I was diagnosed with Bipolar 1 in 1997 and unlike others on this thread, I have
not overcome and gone on to see any success in either my art or my
engineering abilities. Now days I am in a 4 year long cycle of depression and
before that I was mostly up and manic with creative projects and once even
owned a state of the art digital recording studio in 1995 made one album of
my own music but had no outlet of distribution and other factors made it all
fail.
Another thing is that I am Bipolar 1 with psychotic ideations and for many years
thought of myself as the antichrist. But that only happens when I am way
manic and these days I am on meds for that. Bipolar 1 has been both a blessing
and a curse. As an artist it's great to have it, but only in varied degrees but
like in my case when the demons start talking it's hard to shut them completely
out without being way over medicated to the point of drooling on one's self.

Then there's the depression and we haven't even talked about that yet.......
Now I am on meds that keep me closer to base line so I can do things like PE
now and ride my Harley ect. I had to go on SSI in 1997 and have not gone on
from there. Thank you DLD for your great post/thread on BP 1.
 
It makes me a little nervous here that nobody has responded to my post above.
I seem to be the only bipolar 1 on this thread that has not made it yet with any
success in life. <:(

I think it is because my BP1 is really bad even on meds. If anyone wants to talk
about just how bad it really is, then I can do that. But it just might be best to
not know how bad BP1 can really be. Sometimes I feel like screaming at people
for being so damn stupid until I realize my own stupidity.

BP1 effects the MIND more than people think. It's not just an emotional roller
coaster it's also a mental one. It borders on genius and insanity. Sometimes
I wonder if I am in the genius mode or the insane one.

If you do not have to worry about your BP1 then you don't have it that bad.
To be perfectly honest with you all here at [words=http://www.mattersofsize.com/join-now.html]MoS[/words], I am not a well man in the
mind as a direct result of my personal type of BP1 w/psychotic ideations.
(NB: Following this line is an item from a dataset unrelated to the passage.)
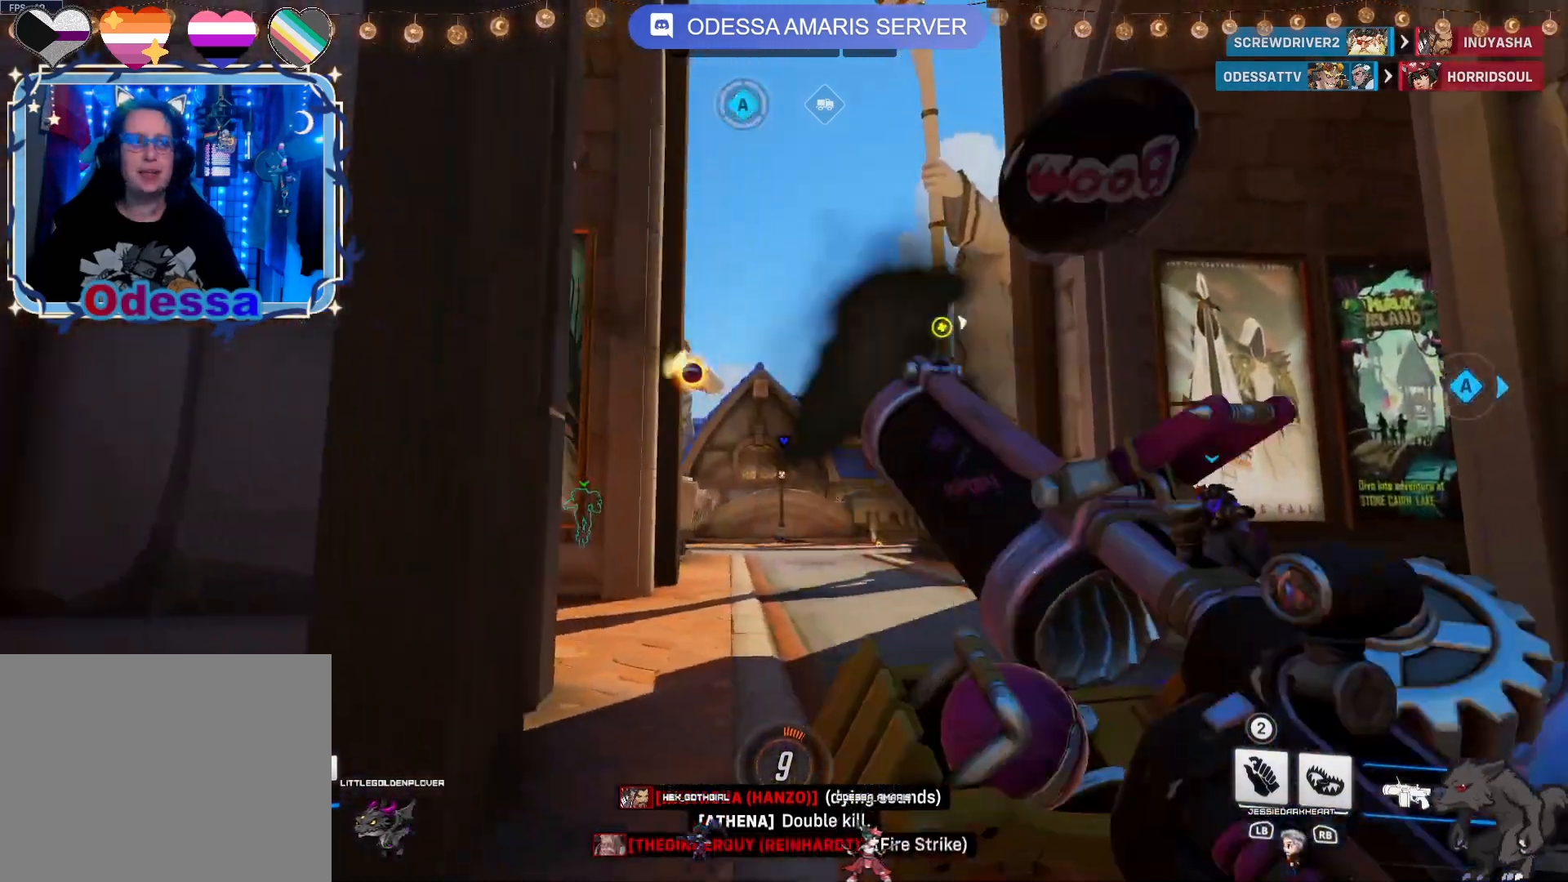
{"dt_ms": 500, "buttons": ["CROSS", "R2"], "left_stick": "down-left", "right_stick": "center", "events": [[67, "left_stick", "down"], [117, "right_stick", "down-right"], [233, "left_stick", "down-left"], [300, "right_stick", "center"], [467, "CROSS", "down"]]}
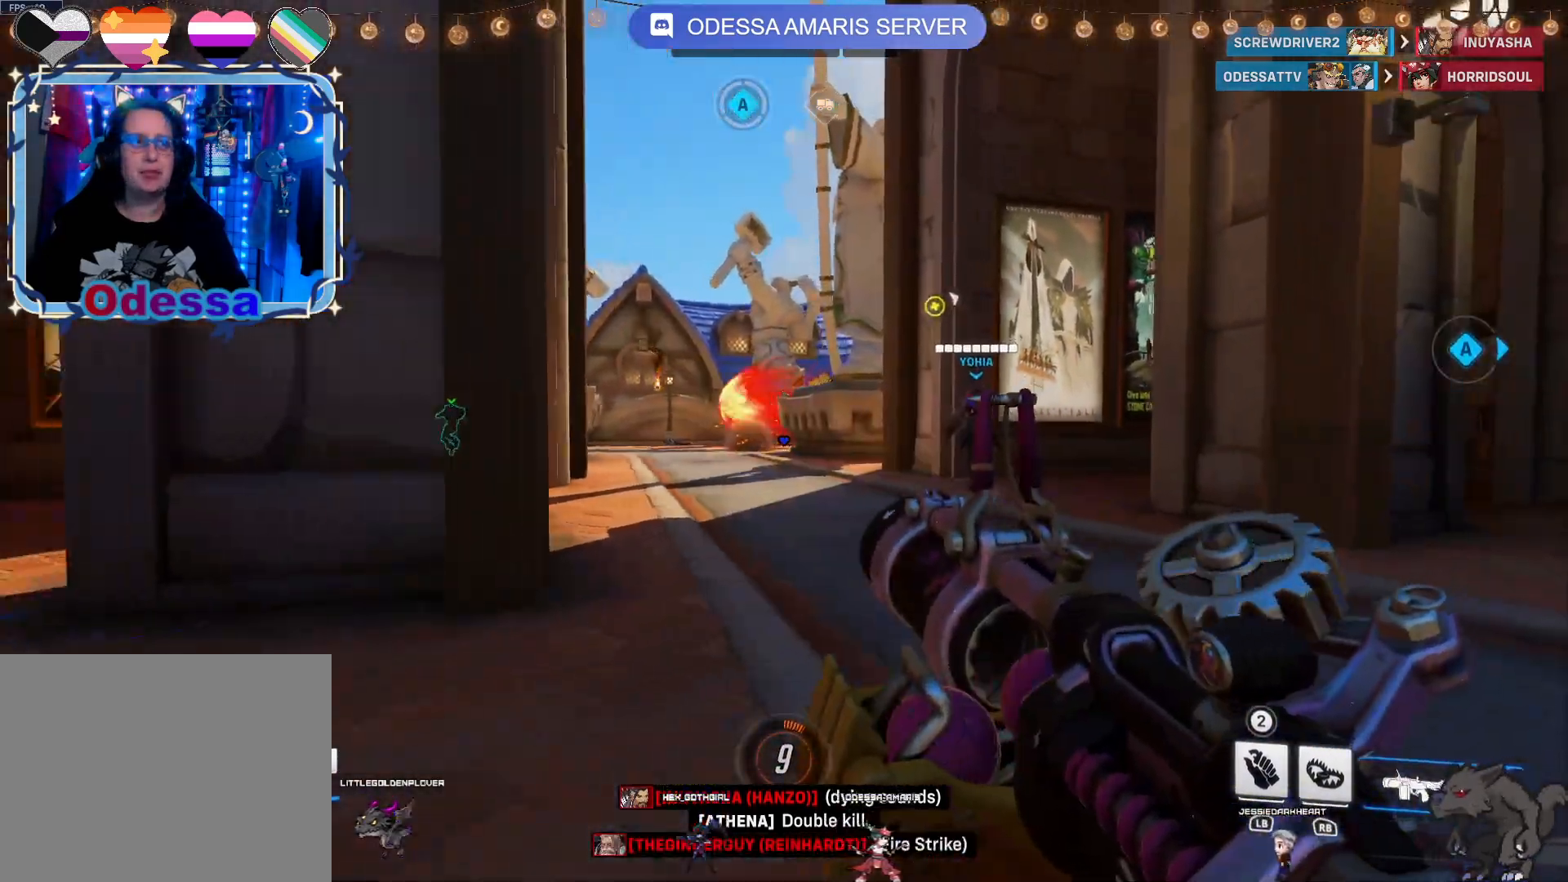
{"dt_ms": 500, "buttons": ["R2"], "left_stick": "down-right", "right_stick": "center", "events": [[100, "CROSS", "up"], [133, "left_stick", "down-right"]]}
If you don't know what that means, then you don't have to worry about
it. Just be glad you don't have it that bad and enjoy your life the best
that you can and I will try to do the same.
 
Just so you all don't think I am a lier about having BP1 and bordering on genius and
insanity, I am giving you this LINK to my piano compositions and all of my art to enjoy for free.

Angel
aka
pdguy
 
pdguy;587614 said:
Just so you all don't think I am a lier about having BP1 and bordering on genius and
insanity, I am giving you this LINK to my piano compositions and all of my art to enjoy for free.

Angel
aka
pdguy


Amazing talent my brother! DLD is a bit of a pianist as well, check his link out DLD.
 
LIGHTNING;587612 said:
I think everyone has some degree of bi-polarism.

I disagree, that is what that pharmacy corporations want us to believe so they can sell their
drugs to people who don't even need em! And most doctors are in bed with them.
 
pdguy;587614 said:
Just so you all don't think I am a lier about having BP1 and bordering on genius and
insanity, I am giving you this LINK to my piano compositions and all of my art to enjoy for free.

Angel
aka
pdguy

Link please sir?
 
pdguy;587618 said:
I disagree, that is what that pharmacy corporations want us to believe so they can sell their
drugs to people who don't even need em! And most doctors are in bed with them.

Bi-polar is only a pharmaceutical way to say "inspired to depression"

These doctors will never understand the mind of one who has such vast understandings and wisdom, it scares them and they medicate out of fear.